** SUPPLIED MATERIAL **

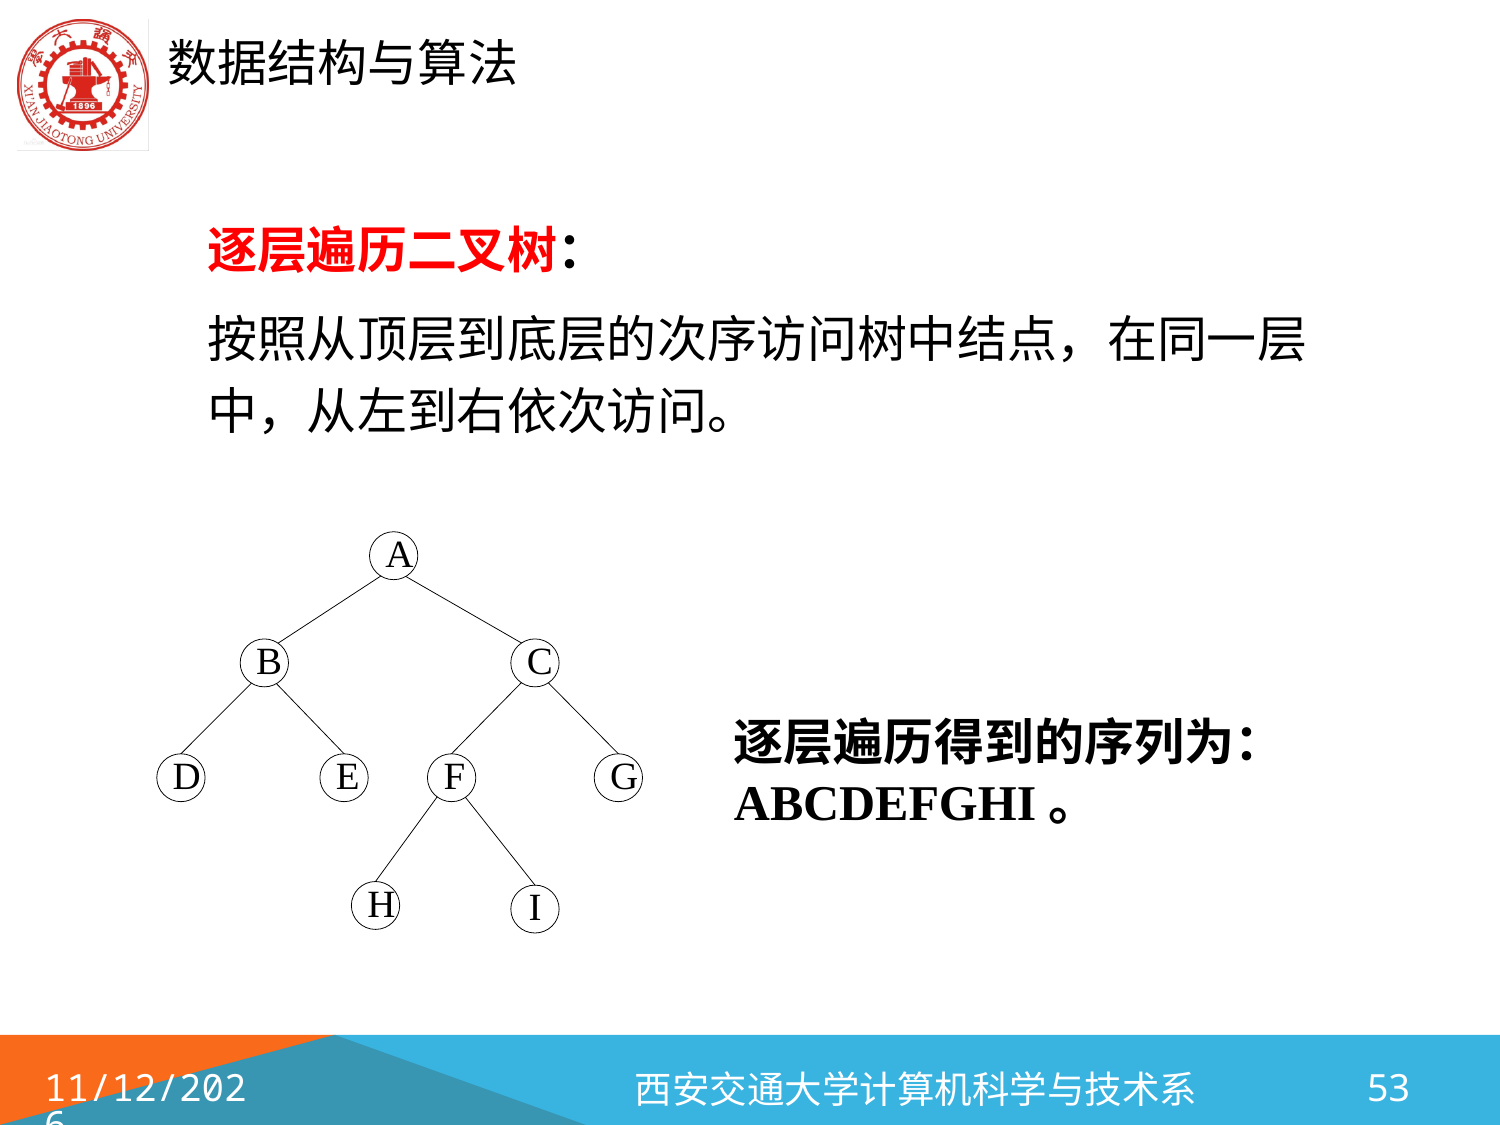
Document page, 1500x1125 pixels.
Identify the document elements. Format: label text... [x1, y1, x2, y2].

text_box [152, 527, 648, 938]
picture [17, 19, 149, 151]
list 逐层遍历二叉树： 按照从顶层到底层的次序访问树中结点，在同一层中，从左到右依次访问。 [135, 199, 1370, 492]
text_box 逐层遍历得到的序列为： ABCDEFGHI。 [719, 703, 1299, 838]
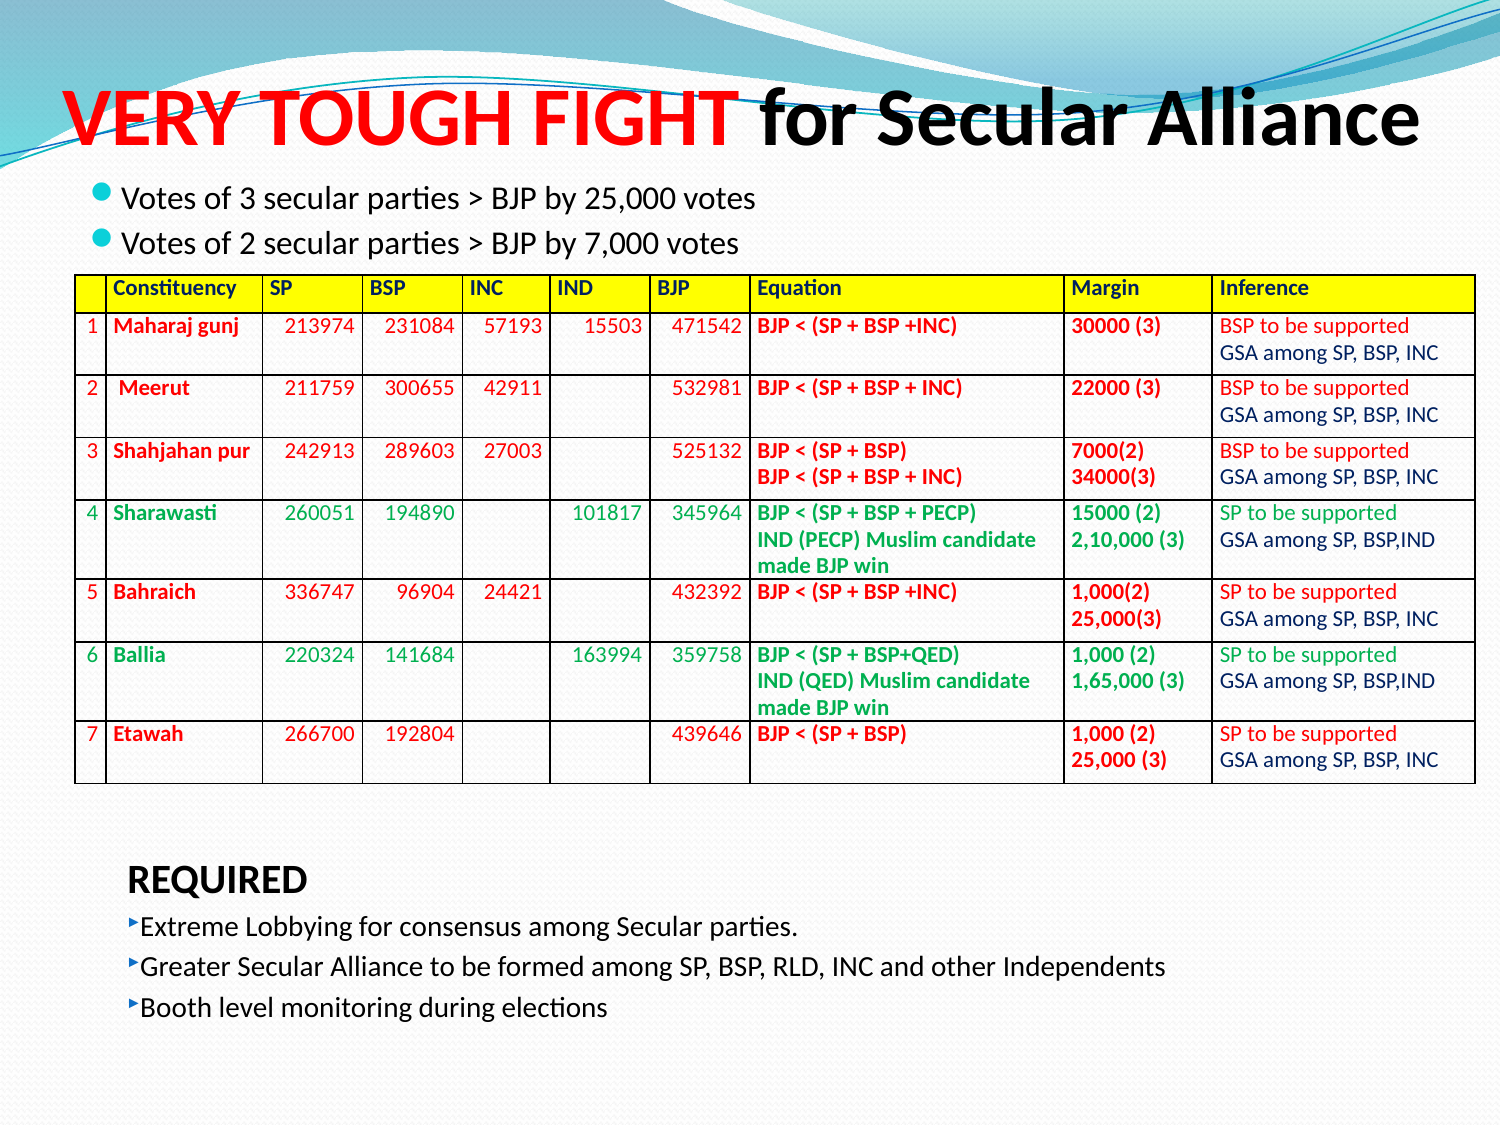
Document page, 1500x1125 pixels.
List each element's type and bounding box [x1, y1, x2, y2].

table_header [1065, 276, 1211, 312]
table_cell [363, 438, 462, 499]
table_header [463, 276, 549, 312]
table_cell [107, 314, 262, 374]
table_cell [463, 580, 549, 641]
table_cell [463, 501, 549, 578]
table_cell [751, 643, 1063, 720]
table_cell [651, 376, 749, 437]
table_cell [263, 438, 362, 499]
table_cell [751, 722, 1063, 783]
table_cell [1213, 501, 1474, 578]
table_cell [1065, 314, 1211, 374]
table_cell [551, 580, 649, 641]
table_cell [551, 501, 649, 578]
table_header [363, 276, 462, 312]
table_cell [263, 643, 362, 720]
table_cell [263, 580, 362, 641]
table_cell [363, 722, 462, 783]
table_cell [107, 643, 262, 720]
table_cell [363, 501, 462, 578]
table_cell [1065, 438, 1211, 499]
table_cell [263, 722, 362, 783]
table_cell [76, 438, 105, 499]
table_cell [551, 376, 649, 437]
table_cell [751, 376, 1063, 437]
table_header [107, 276, 262, 312]
table_cell [651, 580, 749, 641]
table_header [551, 276, 649, 312]
table_cell [76, 314, 105, 374]
table_header [76, 276, 105, 312]
table_cell [1065, 501, 1211, 578]
table_cell [463, 314, 549, 374]
table_cell [1065, 376, 1211, 437]
table_cell [1213, 580, 1474, 641]
table_cell [107, 501, 262, 578]
table_cell [76, 722, 105, 783]
table_cell [1213, 722, 1474, 783]
table_cell [463, 722, 549, 783]
table_cell [1213, 314, 1474, 374]
table_cell [363, 643, 462, 720]
table_cell [751, 501, 1063, 578]
table_cell [363, 580, 462, 641]
table_cell [651, 314, 749, 374]
table_cell [76, 501, 105, 578]
table_cell [651, 501, 749, 578]
table_cell [107, 580, 262, 641]
list [75, 162, 813, 274]
table_cell [76, 580, 105, 641]
table_cell [1213, 438, 1474, 499]
table_cell [651, 722, 749, 783]
text_box [112, 837, 1400, 1031]
table_cell [107, 438, 262, 499]
table_cell [263, 501, 362, 578]
table_cell [651, 643, 749, 720]
table_cell [263, 314, 362, 374]
table_cell [107, 376, 262, 437]
table_cell [651, 438, 749, 499]
table_cell [263, 376, 362, 437]
table_header [751, 276, 1063, 312]
table_header [1213, 276, 1474, 312]
table_cell [1213, 643, 1474, 720]
table_cell [463, 376, 549, 437]
table_cell [551, 722, 649, 783]
table_header [651, 276, 749, 312]
table_cell [751, 314, 1063, 374]
table_cell [463, 438, 549, 499]
table_cell [107, 722, 262, 783]
table_cell [76, 376, 105, 437]
table_cell [363, 314, 462, 374]
table_cell [363, 376, 462, 437]
table_cell [551, 314, 649, 374]
table_cell [1065, 580, 1211, 641]
title [62, 32, 1463, 163]
table_header [263, 276, 362, 312]
table_cell [1213, 376, 1474, 437]
table_cell [463, 643, 549, 720]
table_cell [751, 580, 1063, 641]
table_cell [551, 643, 649, 720]
table_cell [76, 643, 105, 720]
table_cell [1065, 722, 1211, 783]
table_cell [551, 438, 649, 499]
table_cell [1065, 643, 1211, 720]
table_cell [751, 438, 1063, 499]
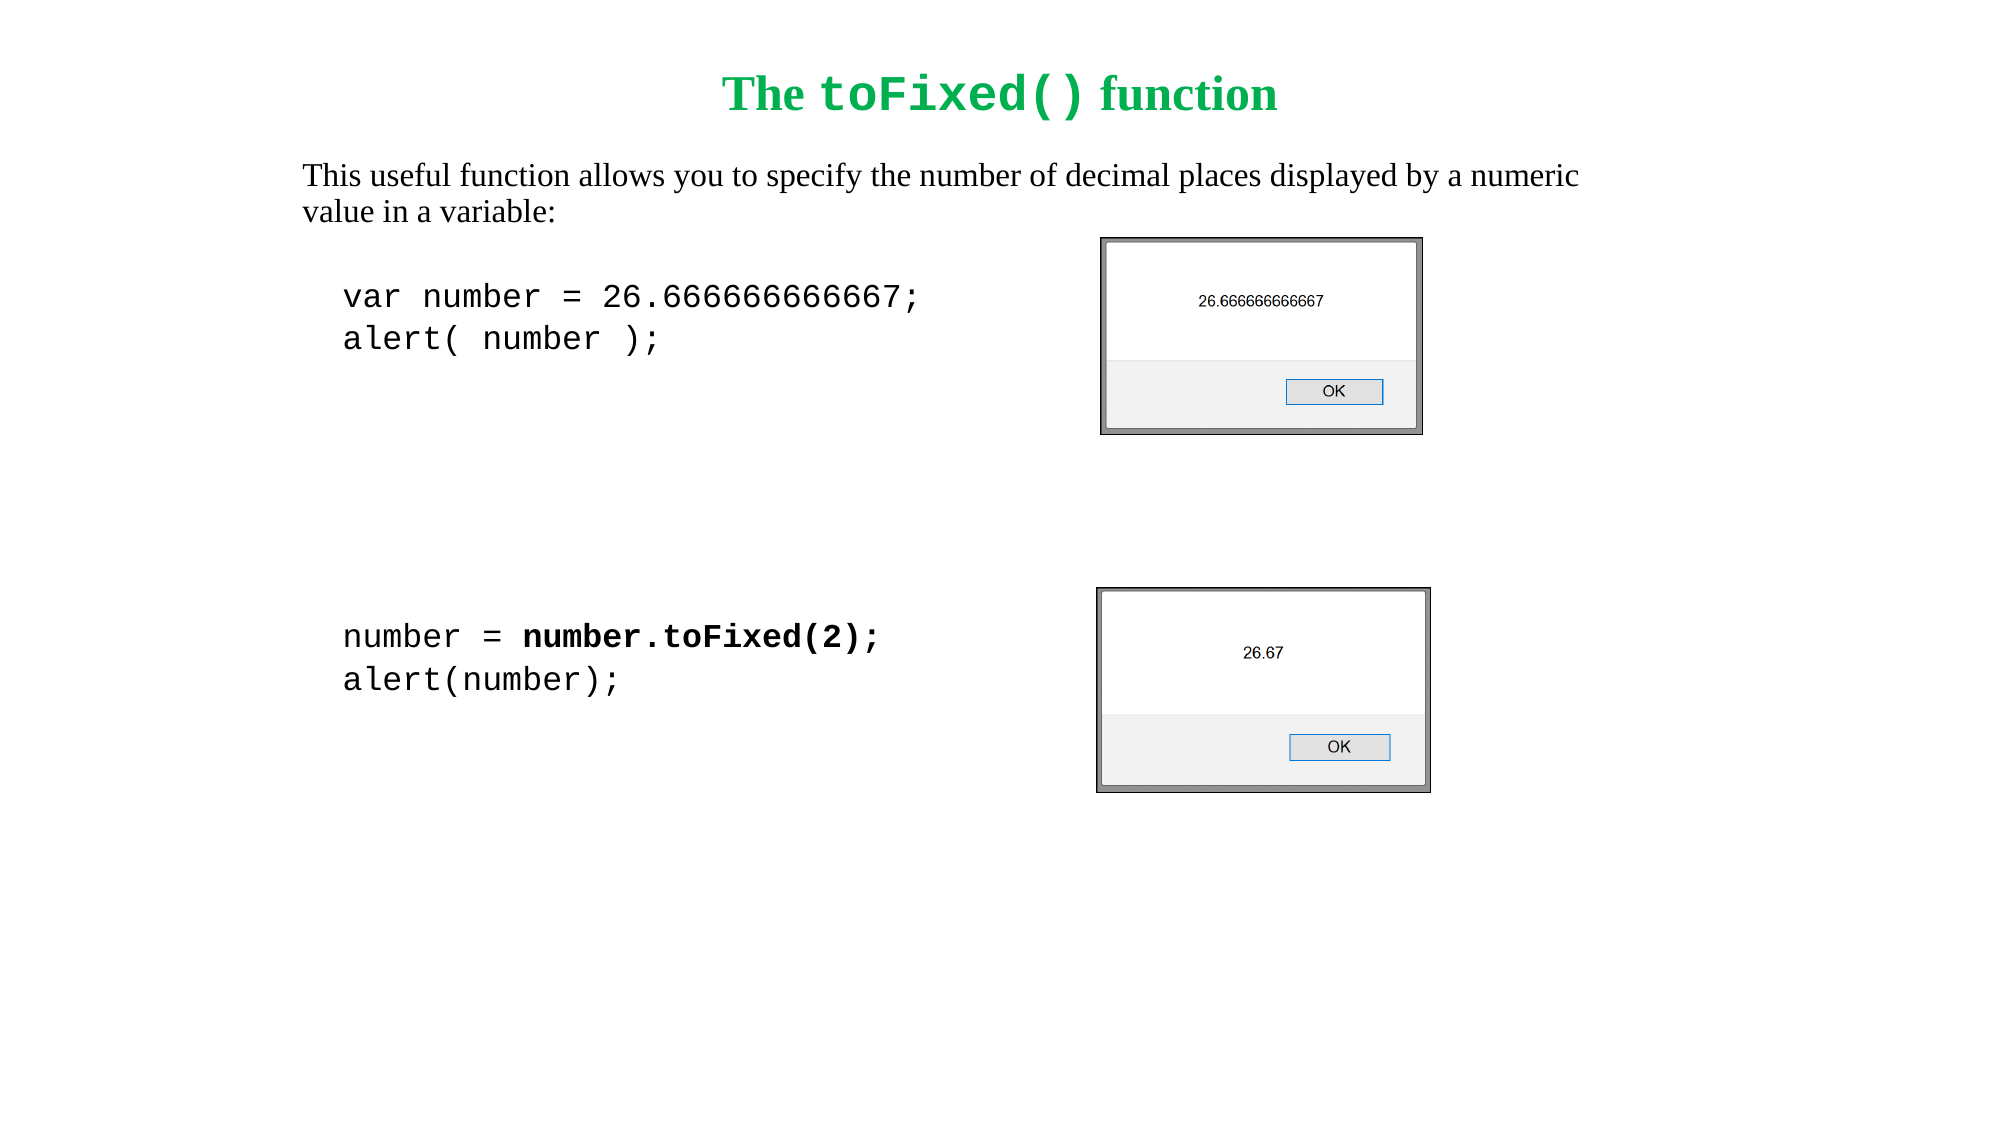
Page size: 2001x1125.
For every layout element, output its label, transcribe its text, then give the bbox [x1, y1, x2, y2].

title The toFixed() function [324, 24, 1675, 155]
list This useful function allows you to specify the number of decimal places displayed by a numeric value in a variable: var number = 26.666666666667; alert( number ); number = number.toFixed(2); alert(number); [287, 149, 1663, 938]
picture [1099, 237, 1423, 435]
picture [1096, 587, 1431, 793]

** WHAT THE TASK ASKS **
Reproduce the listing exactly, but omit every picture in it.

** THE COMPLETED TASK **
Document page, 1500x1125 pixels.
Identify the document elements. Format: label text... [x1, y1, x2, y2].

text_box [152, 527, 648, 938]
picture [17, 19, 149, 151]
list 逐层遍历二叉树： 按照从顶层到底层的次序访问树中结点，在同一层中，从左到右依次访问。 [135, 199, 1370, 492]
text_box 逐层遍历得到的序列为： ABCDEFGHI。 [719, 703, 1299, 838]
Document page, 1500x1125 pixels.
List each element's type and bounding box [x1, y1, x2, y2].

table_header [1065, 276, 1211, 312]
table_cell [363, 438, 462, 499]
table_header [463, 276, 549, 312]
table_cell [107, 314, 262, 374]
table_cell [463, 580, 549, 641]
table_cell [463, 501, 549, 578]
table_cell [751, 643, 1063, 720]
table_cell [651, 376, 749, 437]
table_cell [263, 438, 362, 499]
table_cell [751, 722, 1063, 783]
table_cell [1213, 501, 1474, 578]
table_cell [1065, 314, 1211, 374]
table_cell [551, 580, 649, 641]
table_cell [551, 501, 649, 578]
table_header [363, 276, 462, 312]
table_cell [263, 643, 362, 720]
table_cell [263, 580, 362, 641]
table_cell [363, 722, 462, 783]
table_cell [107, 643, 262, 720]
table_cell [363, 501, 462, 578]
table_cell [1065, 438, 1211, 499]
table_cell [263, 722, 362, 783]
table_cell [76, 438, 105, 499]
table_cell [551, 376, 649, 437]
table_cell [751, 376, 1063, 437]
table_header [107, 276, 262, 312]
table_cell [651, 580, 749, 641]
table_header [551, 276, 649, 312]
table_cell [76, 314, 105, 374]
table_header [76, 276, 105, 312]
table_cell [1065, 501, 1211, 578]
table_cell [463, 314, 549, 374]
table_cell [1065, 376, 1211, 437]
table_cell [1213, 580, 1474, 641]
table_cell [107, 501, 262, 578]
table_cell [76, 722, 105, 783]
table_cell [1213, 722, 1474, 783]
table_cell [463, 722, 549, 783]
table_cell [1213, 314, 1474, 374]
table_cell [363, 643, 462, 720]
table_cell [751, 501, 1063, 578]
table_cell [363, 580, 462, 641]
table_cell [651, 314, 749, 374]
table_cell [76, 501, 105, 578]
table_cell [651, 501, 749, 578]
table_cell [107, 580, 262, 641]
list [75, 162, 813, 274]
table_cell [76, 580, 105, 641]
table_cell [1213, 438, 1474, 499]
table_cell [651, 722, 749, 783]
text_box [112, 837, 1400, 1031]
table_cell [107, 438, 262, 499]
table_cell [263, 501, 362, 578]
table_cell [651, 643, 749, 720]
table_cell [263, 314, 362, 374]
table_cell [107, 376, 262, 437]
table_cell [651, 438, 749, 499]
table_cell [263, 376, 362, 437]
table_header [751, 276, 1063, 312]
table_header [1213, 276, 1474, 312]
table_cell [1213, 643, 1474, 720]
table_cell [463, 376, 549, 437]
table_cell [551, 722, 649, 783]
table_header [651, 276, 749, 312]
table_cell [751, 314, 1063, 374]
table_cell [463, 438, 549, 499]
table_cell [107, 722, 262, 783]
table_cell [76, 376, 105, 437]
table_cell [363, 314, 462, 374]
table_cell [363, 376, 462, 437]
table_cell [551, 314, 649, 374]
table_cell [1065, 580, 1211, 641]
title [62, 32, 1463, 163]
table_header [263, 276, 362, 312]
table_cell [1213, 376, 1474, 437]
table_cell [463, 643, 549, 720]
table_cell [751, 580, 1063, 641]
table_cell [551, 643, 649, 720]
table_cell [76, 643, 105, 720]
table_cell [1065, 722, 1211, 783]
table_cell [551, 438, 649, 499]
table_cell [1065, 643, 1211, 720]
table_cell [751, 438, 1063, 499]
Page size: 2001x1125.
For every layout element, output its label, transcribe its text, then give the bbox [x1, y1, x2, y2].

title The toFixed() function [324, 24, 1675, 155]
list This useful function allows you to specify the number of decimal places displayed by a numeric value in a variable: var number = 26.666666666667; alert( number ); number = number.toFixed(2); alert(number); [287, 149, 1663, 938]
picture [1099, 237, 1423, 435]
picture [1096, 587, 1431, 793]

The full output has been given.